[Items in a dataset]
____

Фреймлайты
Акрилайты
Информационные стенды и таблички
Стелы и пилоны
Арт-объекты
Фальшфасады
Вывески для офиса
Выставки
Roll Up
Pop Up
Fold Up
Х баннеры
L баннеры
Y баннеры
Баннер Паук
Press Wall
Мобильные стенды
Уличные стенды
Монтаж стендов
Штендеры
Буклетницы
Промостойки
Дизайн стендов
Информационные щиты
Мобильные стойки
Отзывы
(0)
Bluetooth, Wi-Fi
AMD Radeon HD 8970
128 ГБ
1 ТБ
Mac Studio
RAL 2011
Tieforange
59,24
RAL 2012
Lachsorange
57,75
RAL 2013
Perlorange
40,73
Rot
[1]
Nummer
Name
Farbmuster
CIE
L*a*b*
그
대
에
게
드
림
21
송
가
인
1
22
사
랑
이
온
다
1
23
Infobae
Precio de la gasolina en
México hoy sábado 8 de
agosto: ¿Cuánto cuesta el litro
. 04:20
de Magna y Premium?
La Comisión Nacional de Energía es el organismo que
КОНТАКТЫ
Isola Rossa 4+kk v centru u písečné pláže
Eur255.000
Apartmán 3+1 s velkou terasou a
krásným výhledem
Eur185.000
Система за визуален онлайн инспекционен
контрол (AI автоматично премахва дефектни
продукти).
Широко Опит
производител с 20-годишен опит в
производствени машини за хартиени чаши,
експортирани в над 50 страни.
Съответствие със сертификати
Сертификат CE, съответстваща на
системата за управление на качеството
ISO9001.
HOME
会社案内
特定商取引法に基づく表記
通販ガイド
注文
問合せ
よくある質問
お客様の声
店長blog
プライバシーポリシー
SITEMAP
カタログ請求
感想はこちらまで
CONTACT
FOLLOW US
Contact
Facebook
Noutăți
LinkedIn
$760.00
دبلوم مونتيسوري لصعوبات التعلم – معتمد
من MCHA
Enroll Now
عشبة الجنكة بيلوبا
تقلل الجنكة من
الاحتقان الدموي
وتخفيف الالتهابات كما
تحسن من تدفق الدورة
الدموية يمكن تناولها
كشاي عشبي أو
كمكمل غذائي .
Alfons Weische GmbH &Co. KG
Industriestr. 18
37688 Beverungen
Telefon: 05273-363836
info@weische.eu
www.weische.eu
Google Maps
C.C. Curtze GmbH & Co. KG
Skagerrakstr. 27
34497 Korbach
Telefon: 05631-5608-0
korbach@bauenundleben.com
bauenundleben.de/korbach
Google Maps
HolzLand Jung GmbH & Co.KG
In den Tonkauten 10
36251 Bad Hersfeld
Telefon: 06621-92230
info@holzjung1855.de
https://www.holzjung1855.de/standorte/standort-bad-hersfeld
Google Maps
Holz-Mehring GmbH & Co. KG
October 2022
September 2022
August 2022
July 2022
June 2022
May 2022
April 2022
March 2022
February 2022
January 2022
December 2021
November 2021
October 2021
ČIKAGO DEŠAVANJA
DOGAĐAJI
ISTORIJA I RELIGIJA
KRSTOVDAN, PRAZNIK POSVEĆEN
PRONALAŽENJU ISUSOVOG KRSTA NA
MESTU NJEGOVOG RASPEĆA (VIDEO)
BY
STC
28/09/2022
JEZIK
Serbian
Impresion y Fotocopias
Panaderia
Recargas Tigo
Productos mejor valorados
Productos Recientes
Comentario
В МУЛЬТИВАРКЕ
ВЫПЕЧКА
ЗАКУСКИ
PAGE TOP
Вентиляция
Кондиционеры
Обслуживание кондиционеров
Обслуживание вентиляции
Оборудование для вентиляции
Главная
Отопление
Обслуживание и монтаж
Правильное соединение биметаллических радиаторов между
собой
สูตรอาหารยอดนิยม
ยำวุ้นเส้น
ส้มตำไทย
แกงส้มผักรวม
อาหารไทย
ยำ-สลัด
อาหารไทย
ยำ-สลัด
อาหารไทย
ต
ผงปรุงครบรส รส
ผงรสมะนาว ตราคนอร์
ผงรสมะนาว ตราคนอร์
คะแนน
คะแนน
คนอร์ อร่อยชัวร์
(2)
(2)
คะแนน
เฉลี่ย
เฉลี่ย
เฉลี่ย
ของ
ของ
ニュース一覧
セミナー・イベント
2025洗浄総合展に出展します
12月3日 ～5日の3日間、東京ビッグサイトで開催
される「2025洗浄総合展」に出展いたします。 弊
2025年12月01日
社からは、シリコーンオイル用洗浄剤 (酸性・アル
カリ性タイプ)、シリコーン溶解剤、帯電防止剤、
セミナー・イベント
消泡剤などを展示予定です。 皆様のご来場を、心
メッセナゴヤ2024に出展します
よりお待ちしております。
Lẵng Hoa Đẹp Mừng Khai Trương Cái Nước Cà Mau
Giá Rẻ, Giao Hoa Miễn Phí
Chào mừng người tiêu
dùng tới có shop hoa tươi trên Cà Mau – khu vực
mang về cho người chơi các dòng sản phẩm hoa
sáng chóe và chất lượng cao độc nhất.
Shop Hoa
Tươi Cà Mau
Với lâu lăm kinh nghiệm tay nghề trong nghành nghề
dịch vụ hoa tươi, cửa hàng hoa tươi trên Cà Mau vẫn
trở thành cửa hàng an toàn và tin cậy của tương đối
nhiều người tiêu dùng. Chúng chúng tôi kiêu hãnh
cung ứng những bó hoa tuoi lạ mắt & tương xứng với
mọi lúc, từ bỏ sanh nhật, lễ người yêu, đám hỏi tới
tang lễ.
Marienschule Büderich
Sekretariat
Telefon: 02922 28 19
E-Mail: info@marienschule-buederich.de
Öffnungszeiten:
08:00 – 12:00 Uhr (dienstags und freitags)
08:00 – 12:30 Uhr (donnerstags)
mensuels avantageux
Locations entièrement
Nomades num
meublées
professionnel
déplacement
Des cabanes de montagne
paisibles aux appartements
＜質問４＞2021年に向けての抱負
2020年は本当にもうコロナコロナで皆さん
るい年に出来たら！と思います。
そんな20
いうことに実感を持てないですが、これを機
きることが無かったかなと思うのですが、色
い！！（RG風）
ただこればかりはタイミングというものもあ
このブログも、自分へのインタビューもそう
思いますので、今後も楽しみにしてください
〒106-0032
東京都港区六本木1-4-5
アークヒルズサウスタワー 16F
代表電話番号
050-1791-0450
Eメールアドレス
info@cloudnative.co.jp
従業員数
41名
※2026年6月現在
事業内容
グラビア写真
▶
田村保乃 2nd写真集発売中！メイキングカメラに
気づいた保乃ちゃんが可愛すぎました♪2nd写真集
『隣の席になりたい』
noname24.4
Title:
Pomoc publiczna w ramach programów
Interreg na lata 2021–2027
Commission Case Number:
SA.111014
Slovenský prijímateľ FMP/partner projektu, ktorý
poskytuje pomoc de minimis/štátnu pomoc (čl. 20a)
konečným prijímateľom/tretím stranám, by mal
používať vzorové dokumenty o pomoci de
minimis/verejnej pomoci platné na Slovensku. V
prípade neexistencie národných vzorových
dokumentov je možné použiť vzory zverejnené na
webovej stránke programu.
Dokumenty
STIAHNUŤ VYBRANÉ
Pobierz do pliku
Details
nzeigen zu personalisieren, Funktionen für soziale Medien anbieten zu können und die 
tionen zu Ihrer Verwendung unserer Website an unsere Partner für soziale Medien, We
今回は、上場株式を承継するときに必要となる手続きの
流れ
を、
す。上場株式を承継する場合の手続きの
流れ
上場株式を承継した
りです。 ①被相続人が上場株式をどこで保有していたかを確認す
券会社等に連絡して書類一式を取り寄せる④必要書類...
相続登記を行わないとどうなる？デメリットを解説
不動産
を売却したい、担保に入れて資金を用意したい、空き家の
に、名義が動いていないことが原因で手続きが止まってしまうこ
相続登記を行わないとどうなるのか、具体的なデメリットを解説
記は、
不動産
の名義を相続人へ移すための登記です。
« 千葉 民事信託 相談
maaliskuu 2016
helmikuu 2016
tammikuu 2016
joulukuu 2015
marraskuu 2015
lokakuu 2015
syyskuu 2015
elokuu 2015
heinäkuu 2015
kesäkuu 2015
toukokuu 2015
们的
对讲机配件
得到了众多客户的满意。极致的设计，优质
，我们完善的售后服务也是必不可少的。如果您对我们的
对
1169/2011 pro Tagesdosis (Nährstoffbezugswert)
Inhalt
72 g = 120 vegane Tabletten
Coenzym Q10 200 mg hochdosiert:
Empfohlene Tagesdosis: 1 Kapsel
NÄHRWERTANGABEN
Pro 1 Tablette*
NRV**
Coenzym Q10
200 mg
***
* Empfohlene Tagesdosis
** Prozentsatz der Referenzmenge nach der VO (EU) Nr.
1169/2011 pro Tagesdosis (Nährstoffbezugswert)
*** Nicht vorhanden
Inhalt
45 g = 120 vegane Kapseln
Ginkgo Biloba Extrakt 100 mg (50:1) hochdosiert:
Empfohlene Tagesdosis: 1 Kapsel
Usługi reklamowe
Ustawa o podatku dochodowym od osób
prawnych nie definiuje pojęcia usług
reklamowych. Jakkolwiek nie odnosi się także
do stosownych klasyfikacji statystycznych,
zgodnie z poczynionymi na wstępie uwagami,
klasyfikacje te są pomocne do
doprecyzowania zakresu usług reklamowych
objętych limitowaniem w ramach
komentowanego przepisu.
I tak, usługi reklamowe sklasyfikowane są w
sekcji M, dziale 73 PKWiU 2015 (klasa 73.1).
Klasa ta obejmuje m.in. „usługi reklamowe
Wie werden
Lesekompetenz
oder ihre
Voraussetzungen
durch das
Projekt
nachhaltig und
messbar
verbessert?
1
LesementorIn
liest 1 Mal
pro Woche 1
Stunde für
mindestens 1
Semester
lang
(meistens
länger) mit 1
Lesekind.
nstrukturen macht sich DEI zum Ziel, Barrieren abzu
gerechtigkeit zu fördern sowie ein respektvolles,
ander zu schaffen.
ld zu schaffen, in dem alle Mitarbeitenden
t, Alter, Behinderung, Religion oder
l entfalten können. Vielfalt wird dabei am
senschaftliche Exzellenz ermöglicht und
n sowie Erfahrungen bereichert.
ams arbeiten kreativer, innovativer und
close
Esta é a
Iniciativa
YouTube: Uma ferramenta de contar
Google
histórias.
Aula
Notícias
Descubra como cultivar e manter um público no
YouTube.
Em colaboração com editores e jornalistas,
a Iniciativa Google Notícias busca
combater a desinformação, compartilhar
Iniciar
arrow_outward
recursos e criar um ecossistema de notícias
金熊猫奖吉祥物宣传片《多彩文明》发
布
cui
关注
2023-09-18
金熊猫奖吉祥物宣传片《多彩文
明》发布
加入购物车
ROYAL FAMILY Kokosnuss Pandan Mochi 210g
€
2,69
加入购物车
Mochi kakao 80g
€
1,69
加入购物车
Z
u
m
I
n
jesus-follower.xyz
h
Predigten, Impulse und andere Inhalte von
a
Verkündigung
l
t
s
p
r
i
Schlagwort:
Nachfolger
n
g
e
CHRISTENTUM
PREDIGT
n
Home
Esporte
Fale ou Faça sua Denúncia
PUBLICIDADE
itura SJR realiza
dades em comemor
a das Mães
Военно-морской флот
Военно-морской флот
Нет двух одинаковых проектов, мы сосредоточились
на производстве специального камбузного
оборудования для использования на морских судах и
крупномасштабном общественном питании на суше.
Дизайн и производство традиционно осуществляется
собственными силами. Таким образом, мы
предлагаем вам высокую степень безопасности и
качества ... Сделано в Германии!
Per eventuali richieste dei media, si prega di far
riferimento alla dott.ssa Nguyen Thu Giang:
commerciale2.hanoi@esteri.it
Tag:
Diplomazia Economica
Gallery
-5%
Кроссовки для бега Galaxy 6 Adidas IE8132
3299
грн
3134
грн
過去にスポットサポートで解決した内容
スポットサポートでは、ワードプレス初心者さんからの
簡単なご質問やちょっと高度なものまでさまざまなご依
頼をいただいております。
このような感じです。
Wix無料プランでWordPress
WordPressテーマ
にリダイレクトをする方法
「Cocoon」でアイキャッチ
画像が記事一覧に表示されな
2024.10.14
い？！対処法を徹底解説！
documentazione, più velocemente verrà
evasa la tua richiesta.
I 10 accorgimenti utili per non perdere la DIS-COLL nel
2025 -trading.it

____

Problem details:
Put the lines running from the start of the records through the line containing "производител с 20-годишен опит в" into a JSON list of strings, one string per line, with blank lines left out.

Answer space:
[
  "Фреймлайты",
  "Акрилайты",
  "Информационные стенды и таблички",
  "Стелы и пилоны",
  "Арт-объекты",
  "Фальшфасады",
  "Вывески для офиса",
  "Выставки",
  "Roll Up",
  "Pop Up",
  "Fold Up",
  "Х баннеры",
  "L баннеры",
  "Y баннеры",
  "Баннер Паук",
  "Press Wall",
  "Мобильные стенды",
  "Уличные стенды",
  "Монтаж стендов",
  "Штендеры",
  "Буклетницы",
  "Промостойки",
  "Дизайн стендов",
  "Информационные щиты",
  "Мобильные стойки",
  "Отзывы",
  "(0)",
  "Bluetooth, Wi-Fi",
  "AMD Radeon HD 8970",
  "128 ГБ",
  "1 ТБ",
  "Mac Studio",
  "RAL 2011",
  "Tieforange",
  "59,24",
  "RAL 2012",
  "Lachsorange",
  "57,75",
  "RAL 2013",
  "Perlorange",
  "40,73",
  "Rot",
  "[1]",
  "Nummer",
  "Name",
  "Farbmuster",
  "CIE",
  "L*a*b*",
  "그",
  "대",
  "에",
  "게",
  "드",
  "림",
  "21",
  "송",
  "가",
  "인",
  "1",
  "22",
  "사",
  "랑",
  "이",
  "온",
  "다",
  "1",
  "23",
  "Infobae",
  "Precio de la gasolina en",
  "México hoy sábado 8 de",
  "agosto: ¿Cuánto cuesta el litro",
  ". 04:20",
  "de Magna y Premium?",
  "La Comisión Nacional de Energía es el organismo que",
  "КОНТАКТЫ",
  "Isola Rossa 4+kk v centru u písečné pláže",
  "Eur255.000",
  "Apartmán 3+1 s velkou terasou a",
  "krásným výhledem",
  "Eur185.000",
  "Система за визуален онлайн инспекционен",
  "контрол (AI автоматично премахва дефектни",
  "продукти).",
  "Широко Опит",
  "производител с 20-годишен опит в"
]